When a step fails, the row is written to the retry file with an extra column `_bulk_post_step` set to the path of the first failed step (e.g. `groupA/step-name`). Re-running with that retry CSV skips all steps before the failed one, resuming mid-workflow automatically.

### Workflow variables

A step can capture a value from an earlier step's JSON response and pass it as a `{{$name}}` placeholder into that step's `url`, `headers`, or `body`. This lets you chain steps — for example, create a resource in step 1 and use the returned `id` in the URL of step 2.

Variables are declared under a `variables:` key at group level (inherited by all endpoints in the group) and/or at endpoint level (overrides the group on name conflict):

```yaml
workflow:
  groupA:
    auth:
      type: bearer
    endpoints:
      - create-item:
          url: https://api.example.com/items
          method: POST
          body: '{"name": "{{name}}"}'

  groupB:
    endpoints:
      - delete-item:
          # Capture the id from create-item's response at endpoint level
          variables:
            $id:
              source: .workflow.groupA.create-item  # leading dot and "workflow." prefix are optional
              jsonPath: $.id                        # JSONPath; first match is used
              nullable: false                       # fail this step if id is missing
          url: https://api.example.com/items/{{$id}}
          method: DELETE
```

**Variable rules:**

- Names must start with `$` (e.g. `$id`) and are referenced as `{{$id}}` in URL, headers, and body.
- `source` is written as `.workflow.<group>.<endpoint>` (or just `<group>/<endpoint>`). It must refer to an endpoint that runs before the current step — forward and self references are rejected at startup.
- `jsonPath` uses full JSONPath syntax (powered by [`jsonpath-ng`](https://pypi.org/project/jsonpath-ng/)). Only the first match is used. A match that is an object or array (non-scalar) fails the step.
- `nullable` defaults to `true`. When `false`, a null value or no-match fails the step (row written to retry file); when `true`, it resolves to an empty string.
- Variable values are scoped to a single CSV row and are never shared across rows.
- All variable declarations are validated at startup — undefined references, bad names, unreachable sources, and invalid JSONPath expressions all cause an immediate exit with a clear error.

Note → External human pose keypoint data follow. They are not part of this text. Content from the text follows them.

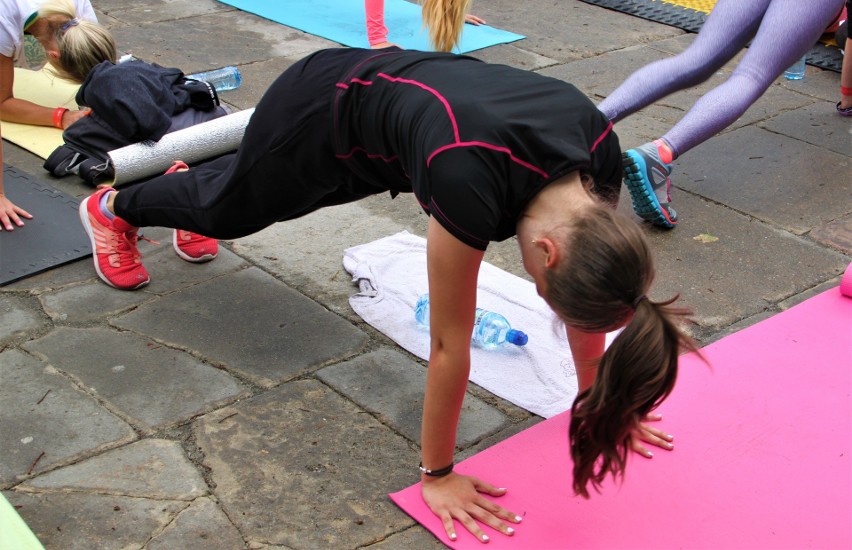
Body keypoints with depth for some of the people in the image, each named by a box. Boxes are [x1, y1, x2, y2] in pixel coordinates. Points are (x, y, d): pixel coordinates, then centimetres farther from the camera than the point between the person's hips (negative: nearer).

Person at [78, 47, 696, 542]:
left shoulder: (601, 155, -31)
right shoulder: (471, 180, -49)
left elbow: (581, 289, -13)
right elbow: (450, 343, -36)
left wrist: (598, 402, -2)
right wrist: (436, 476, -23)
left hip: (392, 82, 5)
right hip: (323, 114, -5)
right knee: (229, 206, 26)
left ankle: (188, 186, 69)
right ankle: (111, 207, 58)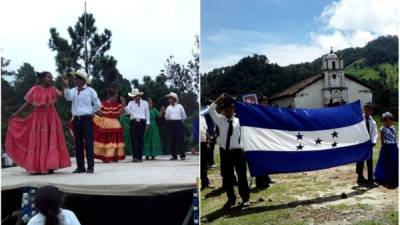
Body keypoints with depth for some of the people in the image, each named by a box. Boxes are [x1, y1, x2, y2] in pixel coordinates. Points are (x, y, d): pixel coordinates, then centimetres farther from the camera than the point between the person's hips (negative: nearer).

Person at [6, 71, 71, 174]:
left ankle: (49, 166, 0)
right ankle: (37, 167, 6)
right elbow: (27, 104, 5)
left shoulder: (53, 89, 5)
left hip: (50, 118, 1)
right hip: (38, 118, 0)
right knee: (37, 142, 1)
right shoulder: (34, 90, 2)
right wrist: (16, 114, 4)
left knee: (51, 141, -3)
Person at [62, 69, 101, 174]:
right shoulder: (73, 90, 10)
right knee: (78, 144, 6)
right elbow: (68, 97, -12)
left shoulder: (90, 91, 1)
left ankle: (90, 167, -2)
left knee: (88, 143, -5)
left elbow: (97, 104, 6)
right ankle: (80, 167, 13)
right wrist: (66, 86, -21)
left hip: (87, 119, -4)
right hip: (76, 120, 4)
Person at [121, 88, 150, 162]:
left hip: (142, 122, 0)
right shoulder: (131, 103, 10)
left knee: (140, 139, 3)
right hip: (134, 122, 0)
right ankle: (135, 157, -9)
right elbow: (128, 111, -6)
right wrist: (124, 105, -23)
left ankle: (140, 157, 9)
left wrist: (147, 123, 7)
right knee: (134, 139, -7)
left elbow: (147, 113, 11)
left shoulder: (145, 103, 9)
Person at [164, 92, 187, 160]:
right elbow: (167, 117, 6)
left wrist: (180, 121, 8)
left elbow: (184, 116, 9)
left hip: (178, 123, -3)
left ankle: (182, 155, -4)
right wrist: (165, 113, -11)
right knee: (172, 140, 0)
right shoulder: (168, 107, 12)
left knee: (180, 139, -7)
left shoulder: (180, 106, 5)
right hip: (171, 123, 3)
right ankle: (174, 156, 6)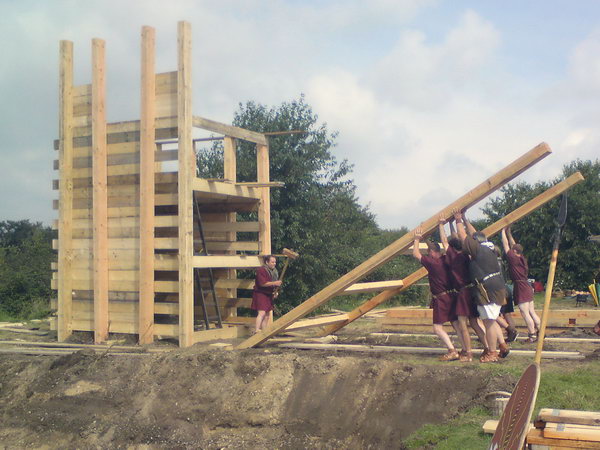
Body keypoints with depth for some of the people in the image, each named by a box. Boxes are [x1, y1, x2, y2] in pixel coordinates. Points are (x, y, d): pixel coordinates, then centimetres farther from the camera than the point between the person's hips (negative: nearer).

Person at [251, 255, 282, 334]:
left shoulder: (274, 271, 15)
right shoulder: (261, 270, -13)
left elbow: (276, 283, 25)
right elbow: (262, 283, -22)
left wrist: (275, 292, 9)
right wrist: (274, 283, -24)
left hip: (269, 295, 9)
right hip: (261, 294, -9)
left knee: (267, 315, 9)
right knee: (262, 313, -18)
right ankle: (256, 331, -21)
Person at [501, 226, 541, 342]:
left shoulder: (513, 258, -10)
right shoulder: (523, 258, 11)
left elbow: (506, 245, -4)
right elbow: (513, 245, 21)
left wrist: (503, 231, 4)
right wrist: (508, 233, 25)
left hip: (521, 288, -9)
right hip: (527, 287, 9)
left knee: (525, 313, -7)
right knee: (531, 312, 11)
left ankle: (533, 335, -8)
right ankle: (539, 332, 13)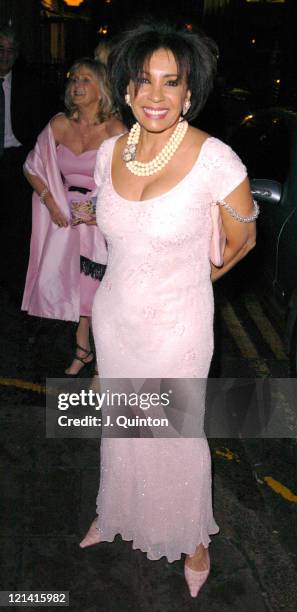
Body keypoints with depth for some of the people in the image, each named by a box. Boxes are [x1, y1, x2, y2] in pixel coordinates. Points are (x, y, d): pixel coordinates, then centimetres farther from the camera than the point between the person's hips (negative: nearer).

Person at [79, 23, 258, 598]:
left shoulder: (215, 160, -21)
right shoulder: (110, 152, -5)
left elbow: (241, 240, -5)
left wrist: (187, 279, 6)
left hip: (176, 324, -4)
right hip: (114, 314, 4)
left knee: (177, 433, 14)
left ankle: (193, 535, 43)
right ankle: (116, 512, 51)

**Resume/retry with variables:**

When a row fails, any resolved variable values are persisted into reserved retry-CSV columns named `_bulk_post_var/<source_path>/<name>`. Re-running the retry CSV skips completed steps and reads these persisted values for variables whose source step was skipped.

> **Security note:** retry CSVs may contain response-derived data (potentially sensitive) in plaintext. Do not share or commit retry CSVs that were produced from workflows using variables.

### Example

```bash
bulk-post -w workflow.yaml -c rows.csv
```

## Running tests

```bash
uv run python -m unittest discover tests/
```

Tests use stdlib `unittest`. PyYAML and jsonpath-ng are runtime dependencies (always installed); the workflow-parsing cases use PyYAML and the workflow-variable cases use jsonpath-ng. `uv run` provides both from `uv.lock` automatically; if you run `python -m unittest` directly, do so inside a virtualenv that has both packages.